The pins are gold plated and their is/looks like a gold plate on the bottom, much like Pentium chips have. I figure these might have more value to a collector. They are ceramic and about the same size as a pentium chip.

EDIT: These came off some rare board I got and have never seen before. I found them during a dumpster dive.


----------



## patnor1011 (Dec 24, 2011)

Picture will help also the best advice will be given here:
http://www.cpu-world.com/info/wanted-chips.html
and here:
http://www.cpu-world.com/forum/


----------



## jimdoc (Dec 24, 2011)

http://www.utsource.net/ic-datasheet/MC68LC040RC25A-929708.html


----------



## glondor (Dec 24, 2011)

http://paciftek.member.seekic.com/product_center/MC68LC040RC25A.html


----------



## macfixer01 (Dec 26, 2011)

glondor said:


> http://paciftek.member.seekic.com/product_center/MC68LC040RC25A.html




What did you want to know? It's a Motorola processor which descended from the 68000, 68010, 68020, 68030 series. The Apple Macintosh Quadra computers used 68040 chips. After that Apple switched to the Power PC chip then after the G5 switched again to Intel as each chip line hit performance roadblocks.


----------



## rasanders22 (Dec 26, 2011)

Thanks for the information. I was looking for just some general info along with a price. Those site grisly has a lot of knowledge.


----------



## MarcoP (Mar 24, 2015)

Probably not a rare CPU but I'd like to know little more about yields and or collectable value of a Motorola MC68012RC10. I could get 5 of, unused and still in the original OEM packing tube.

Marco

Edit: About collecting them I wanted to add that I saw they have been sold, used, at €3-4 each + freight, with a total of €15-20. Just wondering if a new, never used, CPU would have higher collectable value.


----------



## g_axelsson (Mar 24, 2015)

MarcoP said:


> Probably not a rare CPU but I'd like to know little more about yields and or collectable value of a Motorola MC68012RC10. I could get 5 of, unused and still in the original OEM packing tube.
> 
> Marco
> 
> Edit: About collecting them I wanted to add that I saw they have been sold, used, at €3-4 each + freight, with a total of €15-20. Just wondering if a new, never used, CPU would have higher collectable value.

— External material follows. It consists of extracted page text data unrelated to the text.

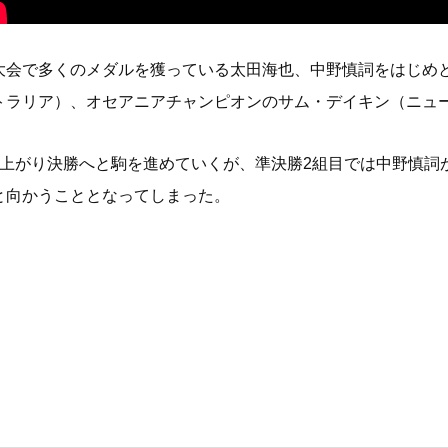
大会で多くのメダルを獲っている太田海也、中野慎詞をはじめ
トラリア）、オセアニアチャンピオンのサム・デイキン（ニュ
ち上がり決勝へと駒を進めていくが、準決勝2組目では中野慎詞
と向かうこととなってしまった。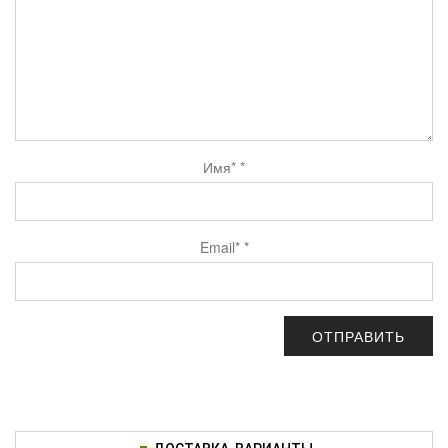
Имя*
*
Email*
*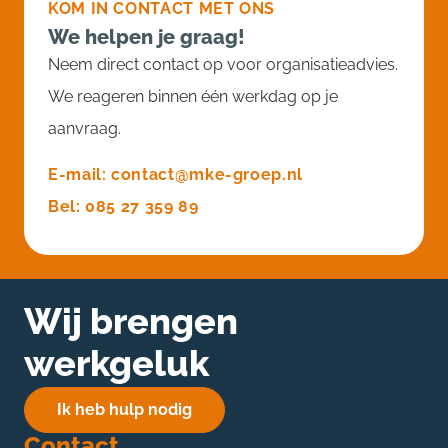
KOM IN CONTACT MET ONS
We helpen je graag!
Neem direct contact op voor organisatieadvies.
We reageren binnen één werkdag op je
aanvraag.
E-mail: contact@mke-groep.nl
Bel: 085 27 359 89
Wij brengen
werkgeluk
Ik heb hulp nodig
Contact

As for collector value, any damage will lower the value so undamaged new would probably yield a higher value than used and scratched ones.

Göran


----------



## Barren Realms 007 (Mar 24, 2015)

MarcoP said:


> Probably not a rare CPU but I'd like to know little more about yields and or collectable value of a Motorola MC68012RC10. I could get 5 of, unused and still in the original OEM packing tube.
> 
> Marco
> 
> Edit: About collecting them I wanted to add that I saw they have been sold, used, at €3-4 each + freight, with a total of €15-20. Just wondering if a new, never used, CPU would have higher collectable value.



Sometimes it can. It just depends on the collectors. They can be a fickle bunch to work with. But the majority of them are very good to work with.


----------



## MarcoP (Mar 24, 2015)

Thanks gentlemen! I was thinking to use foam cpu containers to ship them out and I hope to do well. Start with a fair price and lower it if nothing happen.

Would any of you guestimate a scrap value? For example, in which category it would fall in boardsort or what could be the rough PMs content in it. I was thinking about 0.1-0.2 gr each, but I gave no clue and nothing to compare it with.
The quantity of those CPUs, instead of five, could increase and I just would like to do what would be best on my circumstances. I've put refining in hold so for a quick turn around I'll most likely sell them. But if PMs yield is decent enough to wait for refining them I might do that.


----------



## Goldwasser (Mar 27, 2015)

That particular chip would fall into the Motorola Gold Cap grade at boardsort.com which pays $67 per pound currently. That translates to around $4.15 each (roughly 1 ounce per).


----------



## MarcoP (Apr 5, 2015)

Goldwasser said:


> That particular chip would fall into the Motorola Gold Cap grade at boardsort.com which pays $67 per pound currently. That translates to around $4.15 each (roughly 1 ounce per).


Thank you! This along other info provided will help me to choose the road to take.

Thank you all
Marco


----------